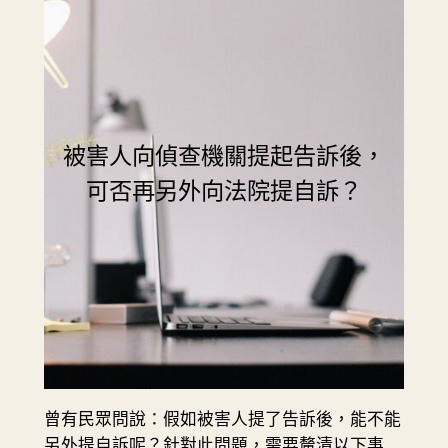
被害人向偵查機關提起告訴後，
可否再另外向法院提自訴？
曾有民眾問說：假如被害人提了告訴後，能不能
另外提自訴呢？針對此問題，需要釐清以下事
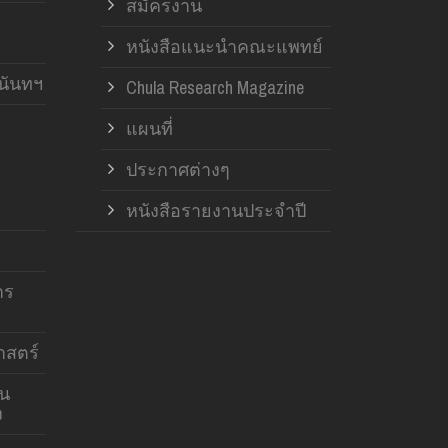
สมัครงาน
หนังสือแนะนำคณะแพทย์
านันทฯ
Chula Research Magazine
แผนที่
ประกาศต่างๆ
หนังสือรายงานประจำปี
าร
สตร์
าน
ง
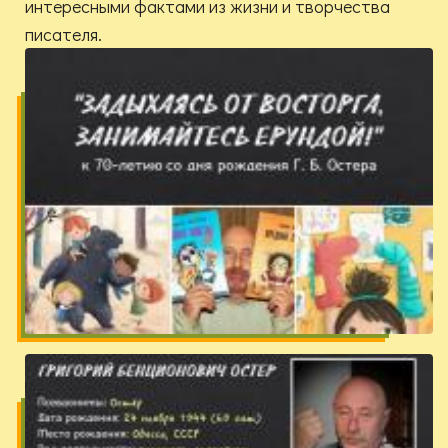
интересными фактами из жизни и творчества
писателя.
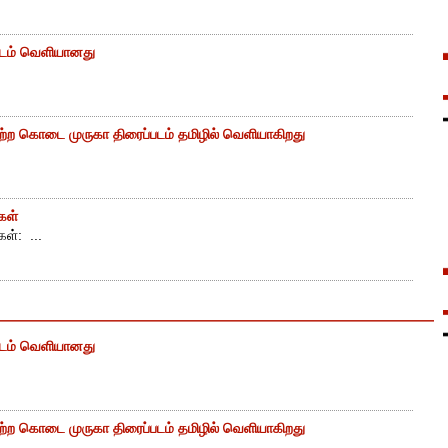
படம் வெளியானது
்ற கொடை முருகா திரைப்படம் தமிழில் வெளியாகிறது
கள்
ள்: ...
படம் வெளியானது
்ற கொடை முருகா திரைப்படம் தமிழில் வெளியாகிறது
━━━━━━━━━━━━━━━━━━━━━━━━━━━━━━
● **Work request**
Verbatim copy with pictures excluded: write out the records above in full.

● **Solution below**
被害人向偵查機關提起告訴後，
可否再另外向法院提自訴？
曾有民眾問說：假如被害人提了告訴後，能不能
另外提自訴呢？針對此問題，需要釐清以下事
สมัครงาน
หนังสือแนะนำคณะแพทย์
านันทฯ
Chula Research Magazine
แผนที่
ประกาศต่างๆ
หนังสือรายงานประจำปี
าร
สตร์
าน
ง
интересными фактами из жизни и творчества
писателя.
படம் வெளியானது
்ற கொடை முருகா திரைப்படம் தமிழில் வெளியாகிறது
கள்
ள்: ...
படம் வெளியானது
்ற கொடை முருகா திரைப்படம் தமிழில் வெளியாகிறது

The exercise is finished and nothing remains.